------ Data to use
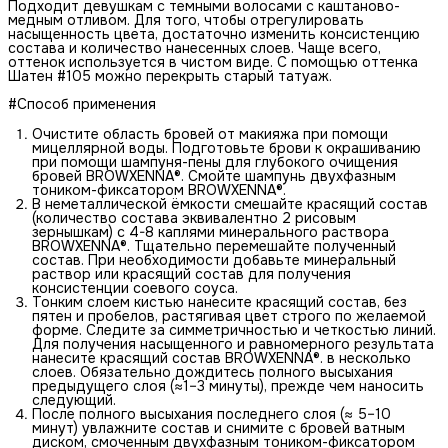
Подходит девушкам с темными волосами с каштаново-
медным отливом. Для того, чтобы отрегулировать
насыщенность цвета, достаточно изменить консистенцию
состава и количество нанесенных слоев. Чаще всего,
оттенок используется в чистом виде. С помощью оттенка
Шатен #105 можно перекрыть старый татуаж.
#Способ применения
Очистите область бровей от макияжа при помощи
мицеллярной воды. Подготовьте брови к окрашиванию
при помощи шампуня-пены для глубокого очищения
бровей BROWXENNA®. Смойте шампунь двухфазным
тоником-фиксатором BROWXENNA®.
В неметаллической ёмкости смешайте красящий состав
(количество состава эквивалентно 2 рисовым
зернышкам) с 4-8 каплями минерального раствора
BROWXENNA®. Тщательно перемешайте полученный
состав. При необходимости добавьте минеральный
раствор или красящий состав для получения
консистенции соевого соуса.
Тонким слоем кистью нанесите красящий состав, без
пятен и пробелов, растягивая цвет строго по желаемой
форме. Следите за симметричностью и четкостью линий.
Для получения насыщенного и равномерного результата
нанесите красящий состав BROWXENNA®. в несколько
слоев. Обязательно дождитесь полного высыхания
предыдущего слоя (≈1–3 минуты), прежде чем наносить
следующий.
После полного высыхания последнего слоя (≈ 5–10
минут) увлажните состав и снимите с бровей ватным
диском, смоченным двухфазным тоником-фиксатором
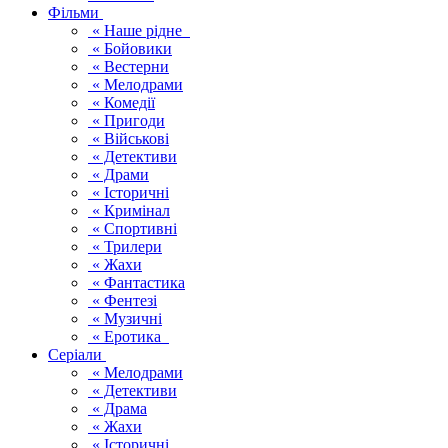
Фільми
« Наше рідне
« Бойовики
« Вестерни
« Мелодрами
« Комедії
« Пригоди
« Військові
« Детективи
« Драми
« Історичні
« Кримінал
« Спортивні
« Трилери
« Жахи
« Фантастика
« Фентезі
« Музичні
« Еротика
Серіали
« Мелодрами
« Детективи
« Драма
« Жахи
« Історичні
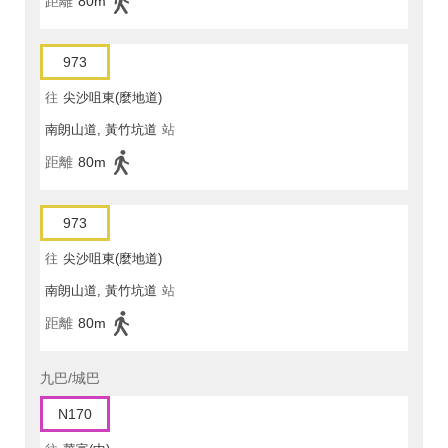
距離
80m
973
往
尖沙咀東(麼地道)
南朗山道, 黃竹坑道
站
距離
80m
973
往
尖沙咀東(麼地道)
南朗山道, 黃竹坑道
站
距離
80m
九巴/城巴
N170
------------
- Instructions for the task
Which lines in the listing above contain the string "слоев"? Extract each of them in full.

- Task output
состава и количество нанесенных слоев. Чаще всего,
слоев. Обязательно дождитесь полного высыхания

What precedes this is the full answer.